Artificial Intelligence/Machine Learning Research at IARPA

#artificialintelligence 

Cyber-attack Automated Unconventional Sensor Environment (CAUSE), applies AI/ML-based models to develop novel, automated methods for event-based detection and prediction of cyber-attacks significantly earlier than existing approaches. Forecasting cyber-attack events with actionable details advances the state-of-the-art by enabling threat-specific cyber incident response and defense measures; Creation of Operationally Realistic 3D Environment (CORE3D), uses machine learning and deep learning techniques to develop methods for the construction of a fully automated high fidelity 3D model of the world using remote sensing data; Deep Intermodal Video Analytics (DIVA), leverages machine learning techniques to develop robust automatic activity detection in streaming video across multiple cameras; Finding Engineering-Linked Indicators (FELIX), uses AI for detection of engineering signatures across multiple biological organisms. The goal is to distinguish natural organisms from those that have been engineered; Functional Map of the World Challenge, developed algorithms that would quickly and accurately classify 63 classes of buildings and regions in satellite imagery.
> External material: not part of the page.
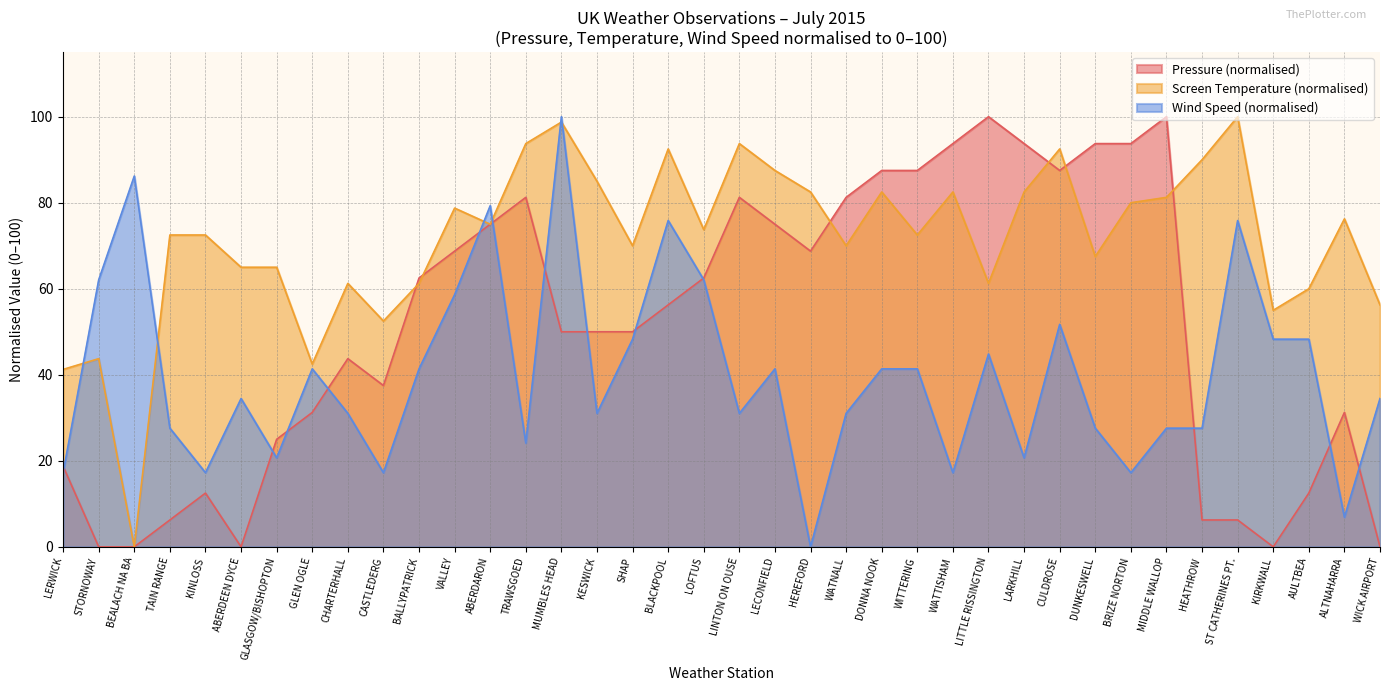

List the labels in order of Pressure value, largest first.

LITTLE RISSINGTON, MIDDLE WALLOP, WATTISHAM, LARKHILL, DUNKESWELL, BRIZE NORTON, DONNA NOOK, WITTERING, CULDROSE, TRAWSGOED, LINTON ON OUSE, WATNALL, ABERDARON, LECONFIELD, VALLEY, HEREFORD, BALLYPATRICK, LOFTUS, BLACKPOOL, MUMBLES HEAD, KESWICK, SHAP, CHARTERHALL, CASTLEDERG, GLEN OGLE, ALTNAHARRA, GLASGOW/BISHOPTON, LERWICK, KINLOSS, AULTBEA, TAIN RANGE, HEATHROW, ST CATHERINES PT., STORNOWAY, BEALACH NA BA, ABERDEEN DYCE, KIRKWALL, WICK AIRPORT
All the top participants used various forms of deep learning; Functional Genomic and Computational Assessment of Threats (Fun GCAT), develops AI/ML-based approaches to learn and classify genetic (e.g., DNA) sequence data by genetic taxonomy, sequence function, and threat potential; Mercury Challenge, asked challenge participants to make use of AI/ML approaches to forecast a variety of political events in the Middle East and North Africa region, such as non-violent civil unrest and military activity; Machine Intelligence from Cortical Networks (MICrONS), aims to revolutionize machine learning by reverse-engineering the algorithms of the brain. The program is expressly designed as a dialogue between data science and neuroscience; Machine Translation for English Retrieval of Information in Any Language (MATERIAL), develops machine learning methods to identify foreign language information from speech and text relevant to English queries, and providing evidence of relevance of the retrieved information in English in a meaningful way.